Current development in the area of pervasive/ubiquitous computing demands
a new infrastructure in the context of individual information supply. Due
to the loosely coupled characteristics of mobile devices in combination with
a highly dynamic set of information producers, the usual way of interacting
on a tightly coupled request/response basis seems no longer adequate. New
technologies based on the publish/subsribe communication paradigm promise to
provide a robust and flexible mechanism for an omnipresent information
supply. Using this technology, consumers subscribe to certain information
to be delivered under certain constraints (e.g. weather information in
San Jose every morning at 8AM). A subscription system receives information
from multiple producers (publishers) and propagates the individually
filtered information to the corresponding subscribers.
PubScribe - What is it all about?
Propagating information from multiple producers to a huge set of potential
consumers is usually performed by notification systems. The subscriber
specifies filtering conditions. The efficient evaluation is then left to the
notification system. Prominent systems in this area are
Elvin, Gryphon,
and Siena.
However, the demand of personalized information delivery is beyond 'simple'
content-based filtering and proactive notification but requires a
combination of data from multiple data sources and transformation
capabilities with regard to higher level operators like projection,
grouping, windowing, etc. Providing such a framework is the overal strategy
of PubScribe.
PubScribe - Sub-Projects
Since the PubScribe framework is addressing multiple issues at the same
time, we split the project into the following parts:
Web-Extraction: PubScribe utilizes XML-structured documents for internal
processing, i.e. combination, filtering and transformation. Since many data
sources are regular web sites the XWeb approach provides a rule-based
interface for web site scraping and transformation into valid XML
documents.
Data Integration: From a user point of view, the combination of multiple
data sources should end up in a fully consistent global state which then
serves as a common basis for individual data propagation according to the
subscription rules. However, in the highly dynamic and flexible world of
information propagation, we have to relax this notion of strict consistency
and provide an at least controlled semi-consistent state.

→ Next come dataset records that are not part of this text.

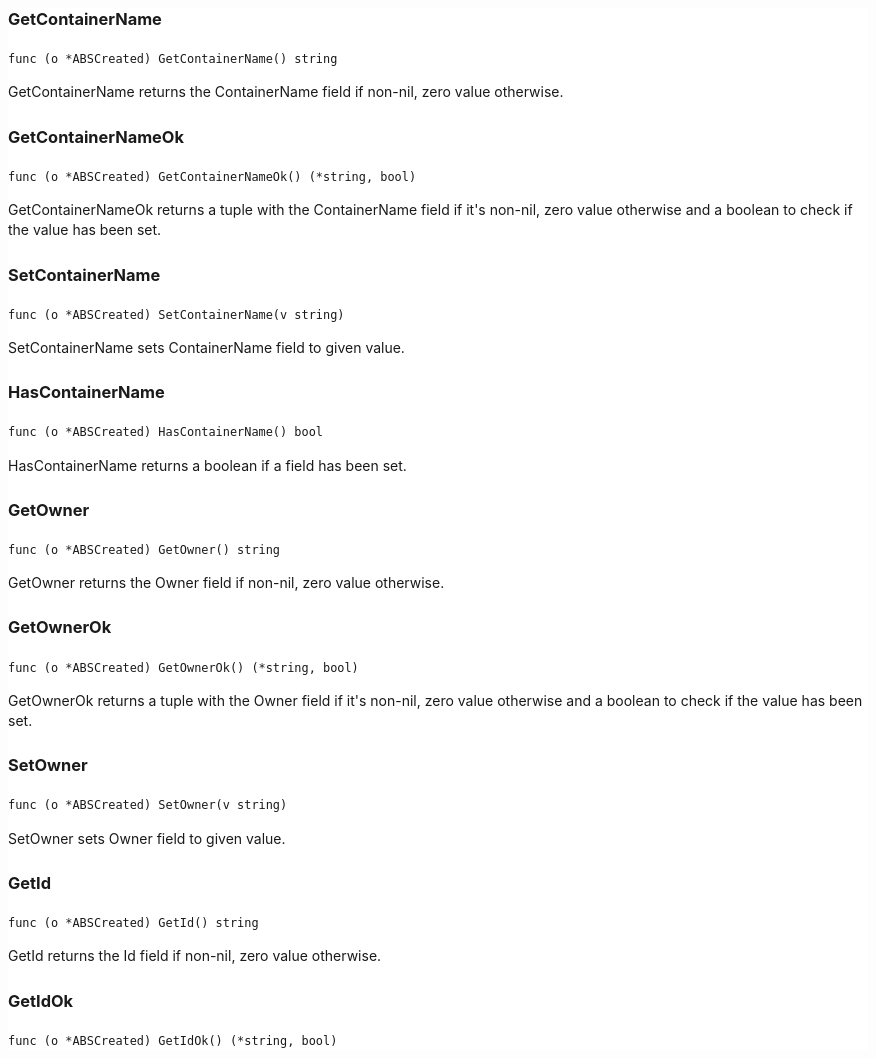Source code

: 
### GetContainerName

`func (o *ABSCreated) GetContainerName() string`

GetContainerName returns the ContainerName field if non-nil, zero value otherwise.

### GetContainerNameOk

`func (o *ABSCreated) GetContainerNameOk() (*string, bool)`

GetContainerNameOk returns a tuple with the ContainerName field if it's non-nil, zero value otherwise
and a boolean to check if the value has been set.

### SetContainerName

`func (o *ABSCreated) SetContainerName(v string)`

SetContainerName sets ContainerName field to given value.

### HasContainerName

`func (o *ABSCreated) HasContainerName() bool`

HasContainerName returns a boolean if a field has been set.

### GetOwner

`func (o *ABSCreated) GetOwner() string`

GetOwner returns the Owner field if non-nil, zero value otherwise.

### GetOwnerOk

`func (o *ABSCreated) GetOwnerOk() (*string, bool)`

GetOwnerOk returns a tuple with the Owner field if it's non-nil, zero value otherwise
and a boolean to check if the value has been set.

### SetOwner

`func (o *ABSCreated) SetOwner(v string)`

SetOwner sets Owner field to given value.


### GetId

`func (o *ABSCreated) GetId() string`

GetId returns the Id field if non-nil, zero value otherwise.

### GetIdOk

`func (o *ABSCreated) GetIdOk() (*string, bool)`
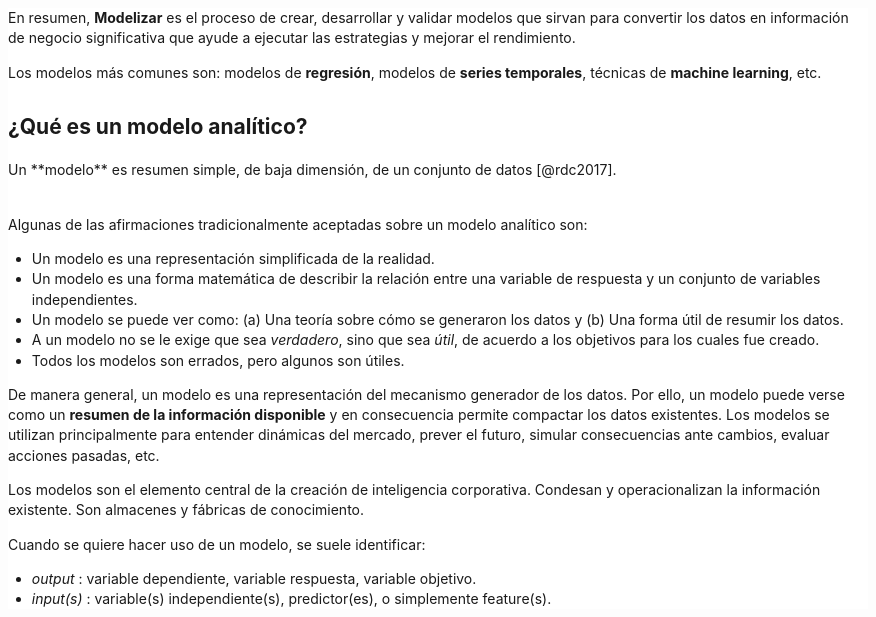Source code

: En resumen, **Modelizar** es el proceso de crear, desarrollar y validar modelos que sirvan  para convertir los datos en información de negocio significativa que ayude a ejecutar las estrategias y mejorar el rendimiento.

Los modelos más comunes son: modelos de **regresión**, modelos de **series temporales**, técnicas de **machine learning**, etc.



## ¿Qué es un  modelo analítico?


<div class="info">
Un **modelo** es resumen simple, de baja dimensión, de un conjunto de datos [@rdc2017].
</div>

<br>


Algunas de las afirmaciones tradicionalmente aceptadas sobre un modelo analítico son:

 * Un modelo es una representación simplificada de la realidad.
 * Un modelo es una forma matemática de describir la relación entre una variable de respuesta y un conjunto de variables independientes.
 * Un modelo se puede ver como: (a) Una teoría sobre cómo se generaron los datos y (b) Una forma útil de resumir los datos.
 * A un modelo no se le exige que sea _verdadero_, sino que sea _útil_, de acuerdo a los objetivos para los cuales fue creado.
 * Todos los modelos son errados, pero algunos son útiles.


De manera general, un modelo es una representación del mecanismo generador de los datos. Por ello, un modelo puede verse como un **resumen de la información disponible** y en consecuencia permite compactar los datos existentes. Los modelos se utilizan principalmente para entender dinámicas del mercado, prever el futuro, simular consecuencias ante cambios, evaluar acciones pasadas,  etc.


<div class="rmdcomment">
Los modelos son el elemento central de la creación de inteligencia corporativa.
Condesan y operacionalizan la información existente. Son almacenes y fábricas de conocimiento.
</div>

Cuando se quiere hacer uso de un modelo, se suele identificar:

 * _output_ : variable dependiente, variable respuesta, variable objetivo.
 * _input(s)_ : variable(s) independiente(s), predictor(es), o simplemente feature(s).
 





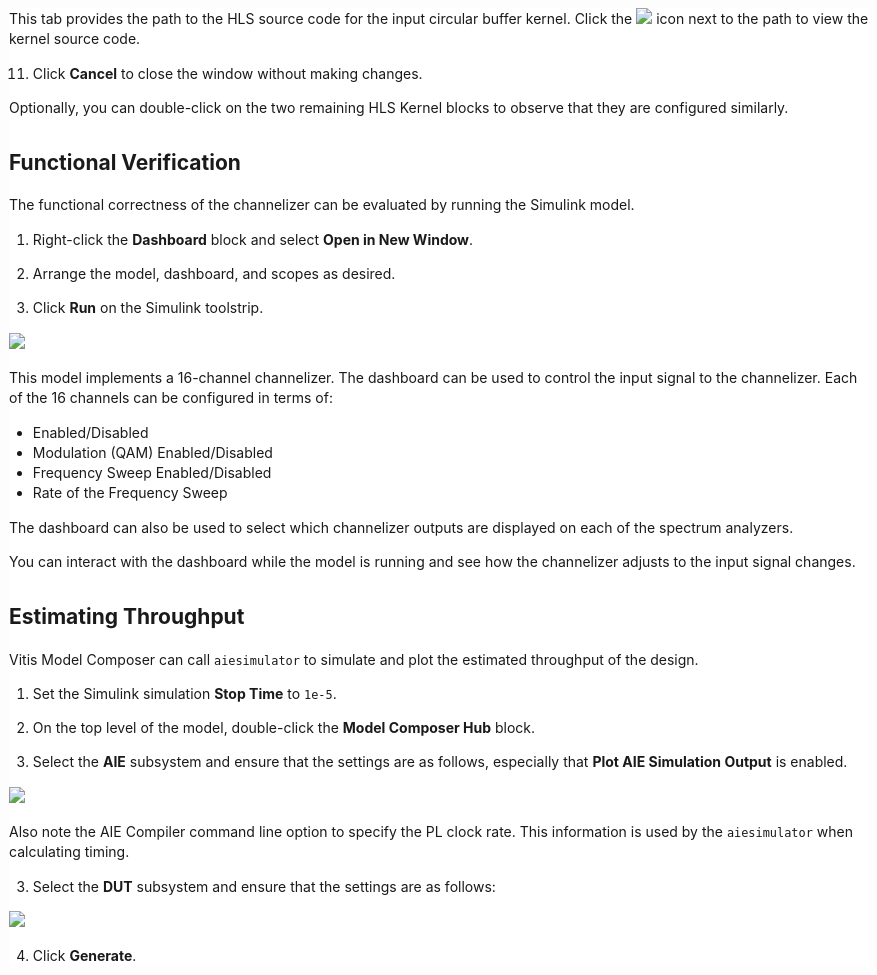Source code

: This tab provides the path to the HLS source code for the input circular buffer kernel. Click the ![](images/Edit.png) icon next to the path to view the kernel source code.

11. Click **Cancel** to close the window without making changes.

Optionally, you can double-click on the two remaining HLS Kernel blocks to observe that they are configured similarly.

## Functional Verification

The functional correctness of the channelizer can be evaluated by running the Simulink model.

1. Right-click the **Dashboard** block and select **Open in New Window**.

2. Arrange the model, dashboard, and scopes as desired.

3. Click **Run** on the Simulink toolstrip.

![](images/Model_Running.png)

This model implements a 16-channel channelizer. The dashboard can be used to control the input signal to the channelizer. Each of the 16 channels can be configured in terms of:

* Enabled/Disabled
* Modulation (QAM) Enabled/Disabled
* Frequency Sweep Enabled/Disabled
* Rate of the Frequency Sweep

The dashboard can also be used to select which channelizer outputs are displayed on each of the spectrum analyzers.

You can interact with the dashboard while the model is running and see how the channelizer adjusts to the input signal changes.

## Estimating Throughput

Vitis Model Composer can call `aiesimulator` to simulate and plot the estimated throughput of the design.

1. Set the Simulink simulation **Stop Time** to `1e-5`.

1. On the top level of the model, double-click the **Model Composer Hub** block.

2. Select the **AIE** subsystem and ensure that the settings are as follows, especially that **Plot AIE Simulation Output** is enabled. 

![](images/VMCHub1.png)

Also note the AIE Compiler command line option to specify the PL clock rate. This information is used by the `aiesimulator` when calculating timing.

3. Select the **DUT** subsystem and ensure that the settings are as follows:

![](images/VMCHub2.png)

4. Click **Generate**.
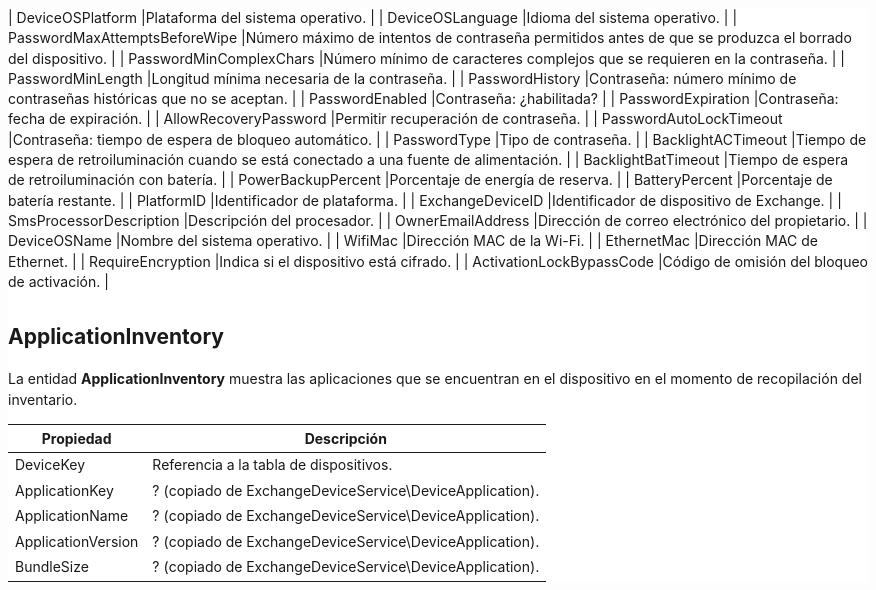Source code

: | DeviceOSPlatform |Plataforma del sistema operativo. |
| DeviceOSLanguage |Idioma del sistema operativo. |
| PasswordMaxAttemptsBeforeWipe |Número máximo de intentos de contraseña permitidos antes de que se produzca el borrado del dispositivo. |
| PasswordMinComplexChars |Número mínimo de caracteres complejos que se requieren en la contraseña. |
| PasswordMinLength |Longitud mínima necesaria de la contraseña. |
| PasswordHistory |Contraseña: número mínimo de contraseñas históricas que no se aceptan. |
| PasswordEnabled |Contraseña: ¿habilitada? |
| PasswordExpiration |Contraseña: fecha de expiración. |
| AllowRecoveryPassword |Permitir recuperación de contraseña. |
| PasswordAutoLockTimeout |Contraseña: tiempo de espera de bloqueo automático. |
| PasswordType |Tipo de contraseña. |
| BacklightACTimeout |Tiempo de espera de retroiluminación cuando se está conectado a una fuente de alimentación. |
| BacklightBatTimeout |Tiempo de espera de retroiluminación con batería. |
| PowerBackupPercent |Porcentaje de energía de reserva. |
| BatteryPercent |Porcentaje de batería restante. |
| PlatformID |Identificador de plataforma. |
| ExchangeDeviceID |Identificador de dispositivo de Exchange. |
| SmsProcessorDescription |Descripción del procesador. |
| OwnerEmailAddress |Dirección de correo electrónico del propietario. |
| DeviceOSName |Nombre del sistema operativo. |
| WifiMac |Dirección MAC de la Wi-Fi. |
| EthernetMac |Dirección MAC de Ethernet. |
| RequireEncryption |Indica si el dispositivo está cifrado. |
| ActivationLockBypassCode |Código de omisión del bloqueo de activación. |

## <a name="applicationinventory"></a>ApplicationInventory

La entidad **ApplicationInventory** muestra las aplicaciones que se encuentran en el dispositivo en el momento de recopilación del inventario.


|      Propiedad      |                       Descripción                        |
|--------------------|----------------------------------------------------------|
|     DeviceKey      |              Referencia a la tabla de dispositivos.               |
|   ApplicationKey   | ? (copiado de ExchangeDeviceService\DeviceApplication). |
|  ApplicationName   | ? (copiado de ExchangeDeviceService\DeviceApplication). |
| ApplicationVersion | ? (copiado de ExchangeDeviceService\DeviceApplication). |
|     BundleSize     | ? (copiado de ExchangeDeviceService\DeviceApplication). |

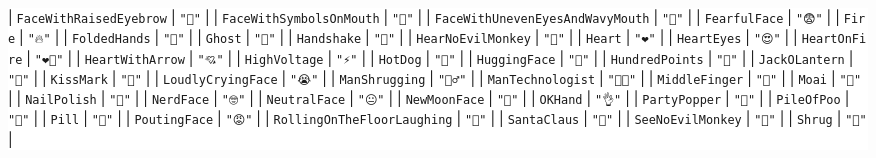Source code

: | `FaceWithRaisedEyebrow` | ``"🤨"`` |
| `FaceWithSymbolsOnMouth` | ``"🤬"`` |
| `FaceWithUnevenEyesAndWavyMouth` | ``"🥴"`` |
| `FearfulFace` | ``"😨"`` |
| `Fire` | ``"🔥"`` |
| `FoldedHands` | ``"🙏"`` |
| `Ghost` | ``"👻"`` |
| `Handshake` | ``"🤝"`` |
| `HearNoEvilMonkey` | ``"🙉"`` |
| `Heart` | ``"❤"`` |
| `HeartEyes` | ``"😍"`` |
| `HeartOnFire` | ``"❤‍🔥"`` |
| `HeartWithArrow` | ``"💘"`` |
| `HighVoltage` | ``"⚡"`` |
| `HotDog` | ``"🌭"`` |
| `HuggingFace` | ``"🤗"`` |
| `HundredPoints` | ``"💯"`` |
| `JackOLantern` | ``"🎃"`` |
| `KissMark` | ``"💋"`` |
| `LoudlyCryingFace` | ``"😭"`` |
| `ManShrugging` | ``"🤷‍♂️"`` |
| `ManTechnologist` | ``"👨‍💻"`` |
| `MiddleFinger` | ``"🖕"`` |
| `Moai` | ``"🗿"`` |
| `NailPolish` | ``"💅"`` |
| `NerdFace` | ``"🤓"`` |
| `NeutralFace` | ``"😐"`` |
| `NewMoonFace` | ``"🌚"`` |
| `OKHand` | ``"👌"`` |
| `PartyPopper` | ``"🎉"`` |
| `PileOfPoo` | ``"💩"`` |
| `Pill` | ``"💊"`` |
| `PoutingFace` | ``"😡"`` |
| `RollingOnTheFloorLaughing` | ``"🤣"`` |
| `SantaClaus` | ``"🎅"`` |
| `SeeNoEvilMonkey` | ``"🙈"`` |
| `Shrug` | ``"🤷"`` |
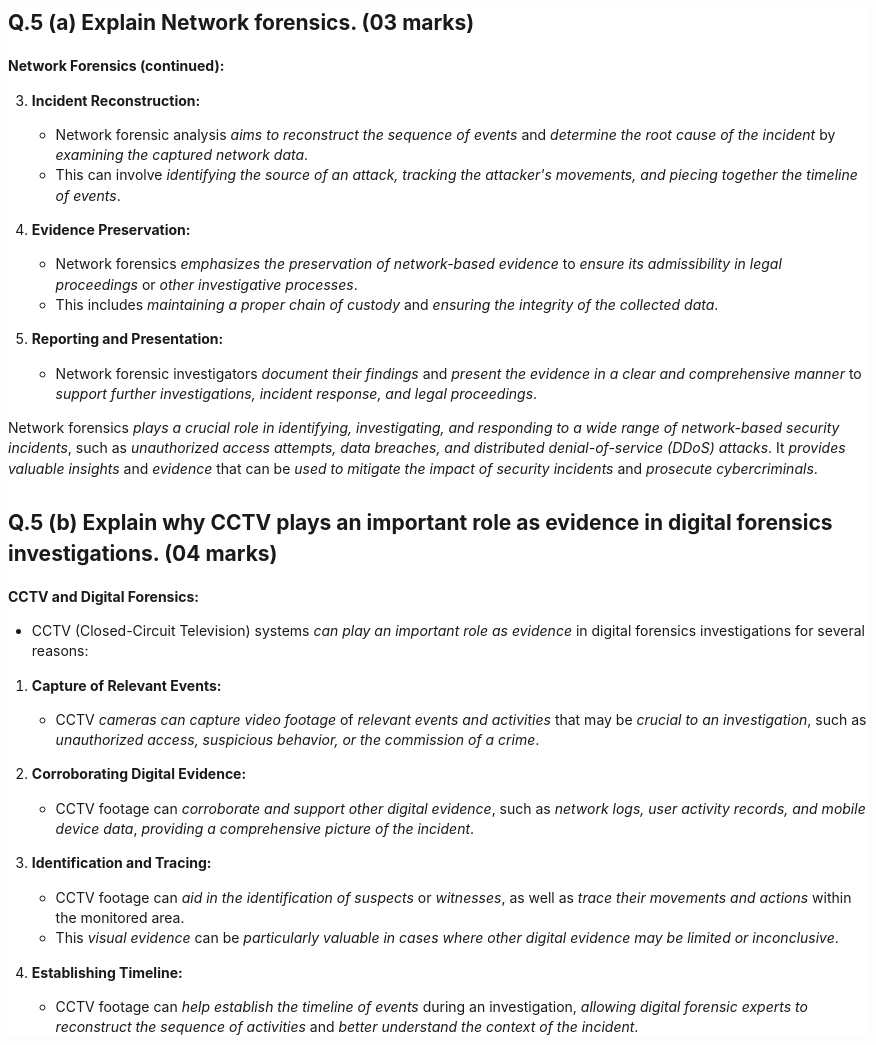## Q.5 (a) Explain Network forensics. (03 marks)

**Network Forensics (continued):**

3. **Incident Reconstruction:**
   - Network forensic analysis *aims to reconstruct the sequence of events* and *determine the root cause of the incident* by *examining the captured network data*.
   - This can involve *identifying the source of an attack, tracking the attacker's movements, and piecing together the timeline of events*.

4. **Evidence Preservation:**
   - Network forensics *emphasizes the preservation of network-based evidence* to *ensure its admissibility in legal proceedings* or *other investigative processes*.
   - This includes *maintaining a proper chain of custody* and *ensuring the integrity of the collected data*.

5. **Reporting and Presentation:**
   - Network forensic investigators *document their findings* and *present the evidence in a clear and comprehensive manner* to *support further investigations, incident response, and legal proceedings*.

Network forensics *plays a crucial role in identifying, investigating, and responding to a wide range of network-based security incidents*, such as *unauthorized access attempts, data breaches, and distributed denial-of-service (DDoS) attacks*.
It *provides valuable insights* and *evidence* that can be *used to mitigate the impact of security incidents* and *prosecute cybercriminals*.

## Q.5 (b) Explain why CCTV plays an important role as evidence in digital forensics investigations. (04 marks)

**CCTV and Digital Forensics:**
- CCTV (Closed-Circuit Television) systems *can play an important role as evidence* in digital forensics investigations for several reasons:

1. **Capture of Relevant Events:**
   - CCTV *cameras can capture video footage* of *relevant events and activities* that may be *crucial to an investigation*, such as *unauthorized access, suspicious behavior, or the commission of a crime*.

2. **Corroborating Digital Evidence:**
   - CCTV footage can *corroborate and support other digital evidence*, such as *network logs, user activity records, and mobile device data*, *providing a comprehensive picture of the incident*.

3. **Identification and Tracing:**
   - CCTV footage can *aid in the identification of suspects* or *witnesses*, as well as *trace their movements and actions* within the monitored area.
   - This *visual evidence* can be *particularly valuable in cases where other digital evidence may be limited or inconclusive*.

4. **Establishing Timeline:**
   - CCTV footage can *help establish the timeline of events* during an investigation, *allowing digital forensic experts to reconstruct the sequence of activities* and *better understand the context of the incident*.
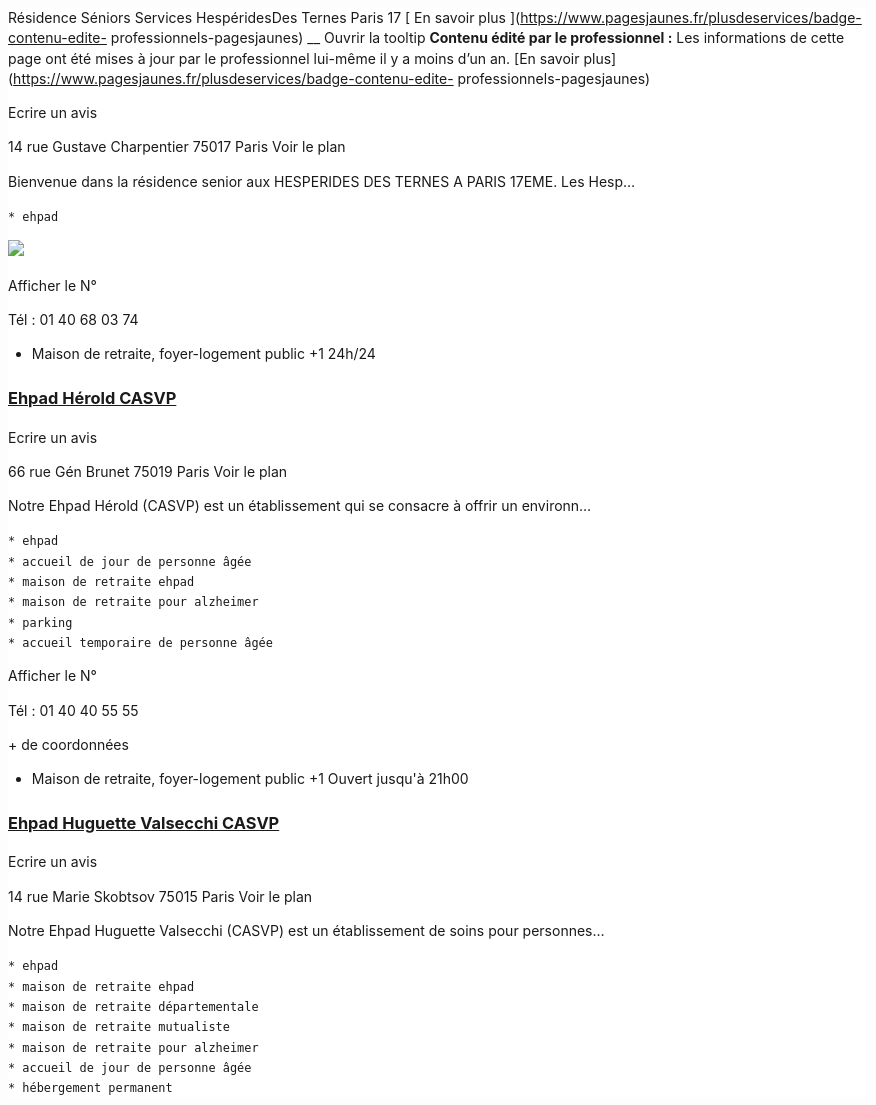 Résidence Séniors Services HespéridesDes Ternes Paris 17 [ En savoir plus
](https://www.pagesjaunes.fr/plusdeservices/badge-contenu-edite-
professionnels-pagesjaunes) __ Ouvrir la tooltip **Contenu édité par le
professionnel :** Les informations de cette page ont été mises à jour par le
professionnel lui-même il y a moins d’un an.  [En savoir
plus](https://www.pagesjaunes.fr/plusdeservices/badge-contenu-edite-
professionnels-pagesjaunes)

Ecrire un avis

14 rue Gustave Charpentier 75017 Paris Voir le plan

Bienvenue dans la résidence senior aux HESPERIDES DES TERNES A PARIS 17EME.
Les Hesp…

    * ehpad

![](https://www.pagesjaunes.fr/media/agc/crop/250x250/ce/f3/2e/00/00/94/62/24/97/ae/66a0cef32e000094622497ae/66a0cef32e000094622497af.jpg?v=2)

Afficher le N°

Tél : 01 40 68 03 74

  * Maison de retraite, foyer-logement public +1  24h/24

### [Ehpad Hérold CASVP ](/pros/50061224)

Ecrire un avis

66 rue Gén Brunet 75019 Paris Voir le plan

Notre Ehpad Hérold (CASVP) est un établissement qui se consacre à offrir un
environn…

    * ehpad
    * accueil de jour de personne âgée
    * maison de retraite ehpad
    * maison de retraite pour alzheimer
    * parking
    * accueil temporaire de personne âgée

Afficher le N°

Tél : 01 40 40 55 55

\+ de coordonnées

  * Maison de retraite, foyer-logement public +1  Ouvert jusqu'à 21h00

### [Ehpad Huguette Valsecchi CASVP ](/pros/56045563)

Ecrire un avis

14 rue Marie Skobtsov 75015 Paris Voir le plan

Notre Ehpad Huguette Valsecchi (CASVP) est un établissement de soins pour
personnes…

    * ehpad
    * maison de retraite ehpad
    * maison de retraite départementale
    * maison de retraite mutualiste
    * maison de retraite pour alzheimer
    * accueil de jour de personne âgée
    * hébergement permanent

Generating semi-consistent states is the primary focus of the
SCINTRA project.
Data Propagation: Once a semi-consistent global state of incoming messages
is generated, user subscriptions have to be evaluted in the most efficient
manner. PubScribe is based on an incremental approach, propagating only
delta information from a temporarily stored global state of all newly
published messages. Single delta propagation streams for individual
subscriptions are merged in a second optimization step so that redundant
execution of delta propagation is avoided to a high degree.
Hybrid Data Propagation Model: Within this project, all modeling
perspectives are subsumed. PubScribe is based on a hybrid data model
combining the set-oriented idea from relational databases with a
sequence-oriented approach from message oriented middleware systems.